When I perform the code exchange on my callback endpoint after successful authentication, I do correctly get back a response from /oauth/token with the access_token, id_token and refresh_tokens that I require.

However, when I make a request to /oauth/token with a grant_type of refresh_token, I only ever get back an access_token, not an id_token.

There has been a similar thread posted last year where the solution was to make your application OIDC conformant by either enabling the toggle which I’ve done, or by providing ?audience in the initial /authorize request which I’ve also done.

Any ideas?

Hi there, an educated guess is that you have to add id_token to response_type as well. Like this:

audience=https://my.audience.com
response_type=code id_token
scope=openid profile offline_access

If this does not solve your issue, let me know and I will help you investigate.

Unfortunately that doesn’t solve the problem.

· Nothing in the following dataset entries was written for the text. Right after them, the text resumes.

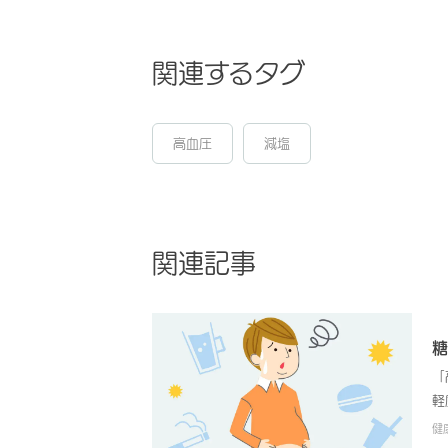
関連するタグ
高血圧
減塩
関連記事
糖
「
軽
が
健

Adding id_token alongside code for the response_type did give me an id_token JWT response with my authorization code (which was a bit unexpected) and I do get a refresh token when I perform the code exchange. However, performing a refresh token request just yields an access_token rather than a new id_token like before.

Here’s the refresh token docs that I’ve been referring to which shows an id_token in the response.

Anything else you think I could try?

Hey there!

Sorry for such delay in response! We’re doing our best in providing the best developer support experience out there, but sometimes the number of incoming questions is just too big for our bandwidth. Sorry for such inconvenience!

Do you still require further assistance from us?